Rien de nouveau sous le soleil

par Olivier Curty

Plutôt que de condamner le populisme de manière abstraite, examinons un exemple issu du passé et essayons d’en tirer un parallèle avec notre situation. Le phénomène du populisme existe partout et se retrouve en tout temps. Pour démontrer ces derniers points, tournons-nous vers une période qui ne suscite pas la polémique : l’Antiquité et plus particulièrement l’Antiquité grecque. Société finie, elle permet d’analyser les conséquences concrètes du populisme, alors que chez nous, celles-là restent du domaine du futur et de l’inconnu. Certes, les bouleversements causés par le populisme ont une ampleur différente entre cette époque et la nôtre. Hier, ils se limitaient à Athènes, voire à la Grèce tandis qu’aujourd’hui ils prennent une dimension mondiale grâce aux techniques de communications et aux réseaux sociaux. Mais le mécanisme est identique. Il y a toujours à la racine du populisme une crise morale où les limites du bien et du mal sont brouillées. Il faut ensuite un homme politique de premier plan adepte de solutions extrêmes et vivant dans la richesse, symbole de sa réussite sociale. Cet homme doit revendiquer fièrement son origine populaire pour se montrer proche des gens qu’il prétend défendre. Une autre des caractéristiques de cet homme est la passion, positive et négative, qu’il suscite presque toujours. Tel est le portrait-type du populiste de tous les temps. C’est aussi celui du démagogue athénien Cléon.

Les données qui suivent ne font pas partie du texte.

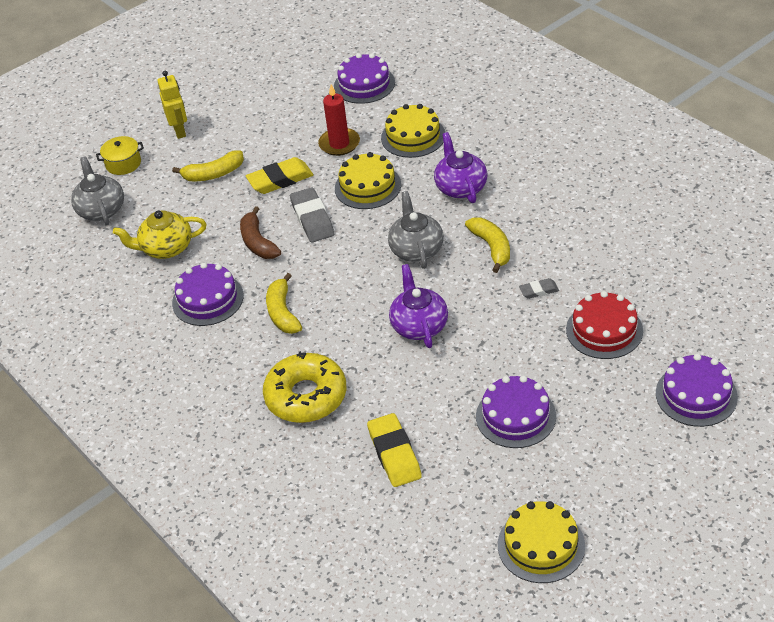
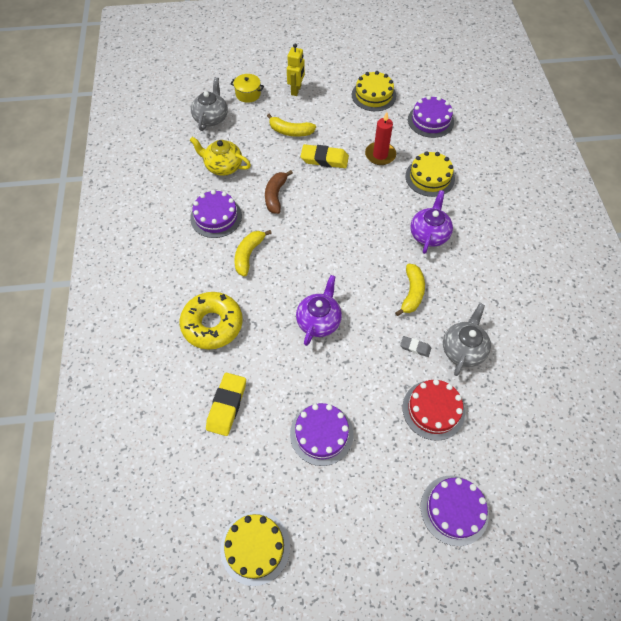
camera: 30 degrees right, 15 degrees up
grey eraser [290,187,334,243] -> none
yellow cake [335,152,401,209] -> yellow cake moved to [352,71,396,111]
grey teapot [388,191,444,269] -> grey teapot moved to [443,303,491,376]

            Nous sommes dans la seconde moitié du Vème s. av. J.-C. Toute la Grèce est alors en conflit et se déchire. Une des alliées d’Athènes, la cité de Mitylène, fait défection. Cléon, l’homme fort d’alors, ne laisse pas passer l’affront. Il convainc l’Assemblée athénienne, pourtant formée de citoyens matures et responsables, de se montrer intransigeante et de faire un exemple. Elle vote par conséquent la mise à mort de tous les citoyens mâles et adultes de la cité séditieuse ainsi que l’asservissement des femmes et des enfants. Forte de cette décision, la cité d’Athènes envoie à son ex-alliée un bateau porteur de la terrible sentence. Mais le lendemain, cette même Assemblée, emmenée cette fois par un homme politique modéré du nom de Diodotos, se ravise et annule la décision de la veille ; elle dépêche aussitôt un second navire à rames forcées pour rattraper le premier et annuler la cruelle sentence, ce qui réussit in extremis[1]. Au-delà de son dénouement heureux, cet épisode montre que le peuple, même plongé dans des situations critiques, peut très bien adopter une voie pondérée quand on sait le convaincre. C’est un signe d’espoir pour la situation actuelle, où nous retrouvons la crise morale (entraînée par le coronavirus et ses conséquences) et les politiciens partisans de solutions à l’emporte-pièce et extrêmes. Les sociétés actuelles possèdent, comme jadis l’Assemblée athénienne, les ressources nécessaires pour adopter des mesures prudentes et sages. Bien que la situation soit maintenant plus complexe qu’autrefois, l’exemple d’Athènes nous montre que les sociétés doivent prêter leur confiance à des femmes et des hommes politiques modérés, qui sont forcément à l’inverse de personnages comme Cléon. 

            Cependant, le parallélisme des situations s’arrête là car Cléon vivait dans un contexte totalement différent de celui des populistes d’aujourd’hui. La carrière politique de Cléon fut brève et il mourut tué au combat, comme souvent dans l’Antiquité, alors que nos politiciens ont des perspectives d’avenir beaucoup plus longues, comme le prouve l’âge du président américain récemment élu. Cependant, un dernier point peut être retenu de la destinée de Cléon : il a laissé derrière lui une réputation très négative. Pour s’en convaincre, il n’est qu’à lire à ce sujet, 2.500 ans plus tard, les jugements péjoratifs de ses contemporains. Ces derniers sont des auteurs aussi différents que Thucydide, l’historien athénien, qui dresse de lui un portrait peu flatteur ou Aristophane, l’auteur de comédies, qui ne ménage pas ses railleries à son encontre. C’est pourquoi on peut supposer avec raison que les populistes d’aujourd’hui seront sujets de jugements critiques, même s’ils ont peu de chances d’avoir un Thucydide ou un Aristophane comme contradicteurs.


[1] L’épisode est raconté par Thucydide aux chapitres 35-50 du troisième livre de son œuvre. Le passage rapporte en plus les discours antithétiques de Cléon et de son contradicteur, Diodotos.